* [Short problem]
Can you reproduce the review of Donald Antrim's story collection below, word for word and in full?

* [Extract provided]
◆ ◆ ◆

Review: Donald Antrim’s new story collection goes in unexpected directions
At first glance, Donald Antrim’s collection of short fiction, “The Emerald Light in the Air,” looks like a departure — at least from the three novels for which he is known. If in the past, Antrim has played around the edges of reality — his first book, “Elect Mr. Robinson for a Better World,” involves a suburban town armed for self-defense, while “The Verificationist” unfolds in a pancake house where low-rent analysts lament their fates — here he plunges into the very center, describing a series of characters (men, mostly) lost in the middle of their lives.
In that regard, “The Emerald Light in the Air” is an extension of Antrim’s devastating 2006 memoir, “The Afterlife,” in which the author’s relationship with his mother becomes a lens through which to consider human frailty and dependence: all the ways we rely on one another, and all the ways that can never be enough.
This becomes apparent from the first story, “An Actor Prepares,” which opens with a typically Antrim-esque digression: a long paragraph, comprising a single sentence, riffing on Lee Strasberg and his advice about when (and when not) to rely on “the Emotion Memory.” The term, Antrim explains, refers to “the death of a loved one or some like event in the actor’s life that can, when evoked through recall and substitution, hurl open the floodgates, as they say, right on cue, night after night, even during a long run” — in other words, the essence of all art.

◆ ◆ ◆

* [Recorded information]

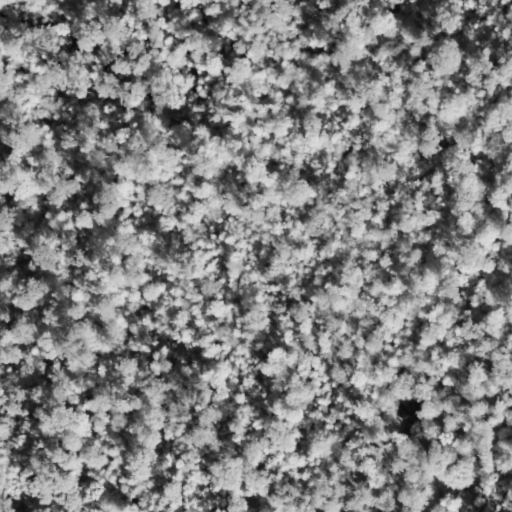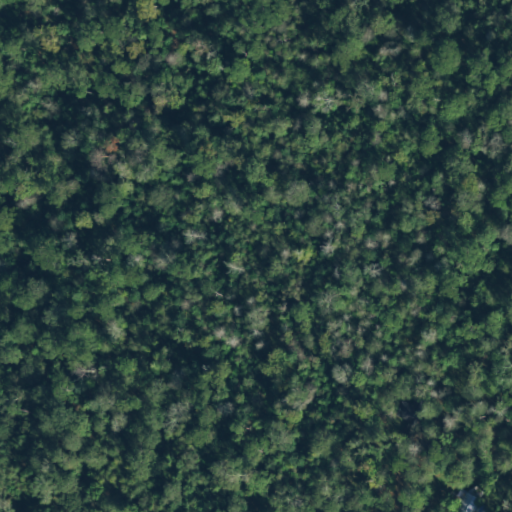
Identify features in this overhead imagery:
building: (410, 416)
building: (467, 500)
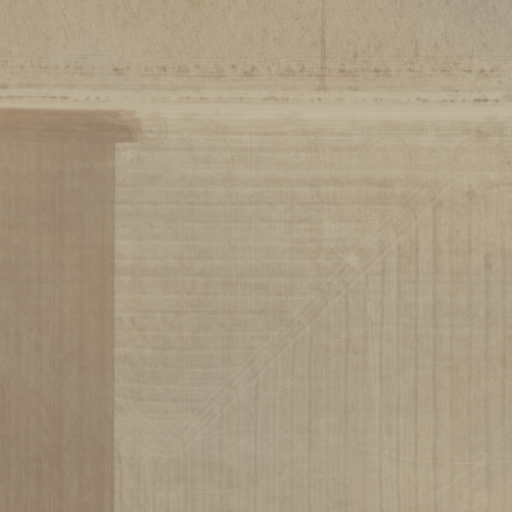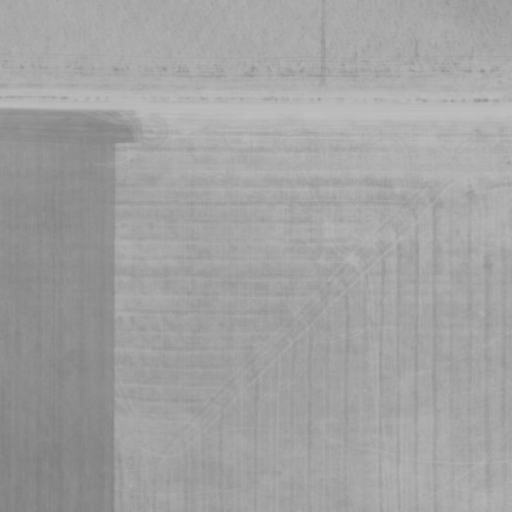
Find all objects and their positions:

◆ ◆ ◆

* [Task output]
Review: Donald Antrim’s new story collection goes in unexpected directions
At first glance, Donald Antrim’s collection of short fiction, “The Emerald Light in the Air,” looks like a departure — at least from the three novels for which he is known. If in the past, Antrim has played around the edges of reality — his first book, “Elect Mr. Robinson for a Better World,” involves a suburban town armed for self-defense, while “The Verificationist” unfolds in a pancake house where low-rent analysts lament their fates — here he plunges into the very center, describing a series of characters (men, mostly) lost in the middle of their lives.
In that regard, “The Emerald Light in the Air” is an extension of Antrim’s devastating 2006 memoir, “The Afterlife,” in which the author’s relationship with his mother becomes a lens through which to consider human frailty and dependence: all the ways we rely on one another, and all the ways that can never be enough.
This becomes apparent from the first story, “An Actor Prepares,” which opens with a typically Antrim-esque digression: a long paragraph, comprising a single sentence, riffing on Lee Strasberg and his advice about when (and when not) to rely on “the Emotion Memory.” The term, Antrim explains, refers to “the death of a loved one or some like event in the actor’s life that can, when evoked through recall and substitution, hurl open the floodgates, as they say, right on cue, night after night, even during a long run” — in other words, the essence of all art.